For more on this, please see the Repeated Problem Set section of the Overall Project Guidelines.
At the conclusion of each project, a handful of the best projects will be selected and, with the students’ permission, posted for public viewing. The selection of the “best” will be made in large part based on how many problems each student’s agent gets correct, but it may also be based partially on subjective analysis by the graders. If a particular project takes a particularly unique approach, for example, it may be selected as an exemplary project even if other projects technically performed better.
This project can be a bit overwhelming at first. Don’t get discouraged! We’ve heard time and time again students report that they had no clue how they were going to succeed at first, but by the end of it they had a solid grasp of the concepts and workflows necessary. Note in the Overall Project Guidelines the note on authenticity. This project can seem overwhelming to you because it’s a big, open question facing the AI community today. You’re working on a real problem.
After two semesters and almost 500 students, a few common tips have started to emerge for how to get started on the project. These tips aren’t meant to pigeonhole you for the entire duration of the project, but they’re meant to help you overcome that initial hump and get something working. You’re free to ignore these; these are mostly supplied in case you’re having trouble getting started.
- Instead of trying to design an agent that can answer every problem right from the beginning, try instead to write an agent that can solve one problem. Then, look at why that approach is failing on a second problem, and see if you can tweak it to get that second problem right. Continue that iteration and you’ll come to an idea for a broader plan, but you’ll also have an agent that’s already partially successful.
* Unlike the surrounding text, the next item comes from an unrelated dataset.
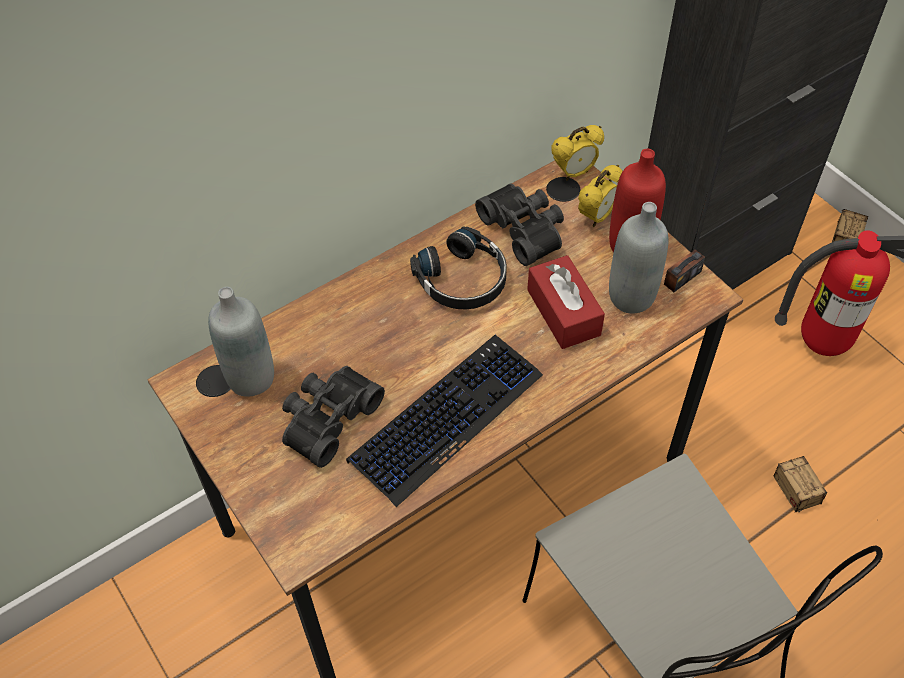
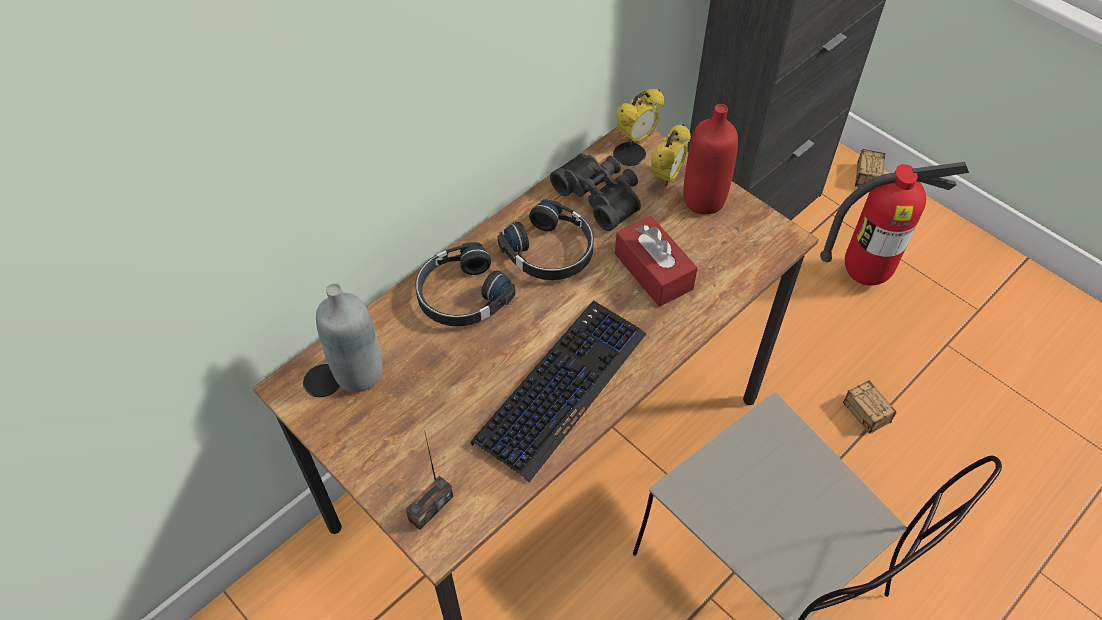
camera: 10 degrees left, 0 degrees up
black binoculars [282,366,385,468] -> none
grey bottle [609,202,668,314] -> none
radio [664,191,708,292] -> radio moved to [405,430,453,530]
none -> black headphones [415,242,516,327]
- Look for common problem types or feasible heuristic approaches. Are there three problems that use similar transformations? Try to focus on those to get the most progress for the time you invest.
- Remember, you’re only graded on Basic and Test problem sets. Test problem sets are written to be very, very closely analogous to the Basic problem set, so don’t let yourself get distracted by the Challenge problems. Those are provided for those that want to really get into the project and prepare for the real Raven’s problems, but they shouldn’t concern you if you’re having trouble.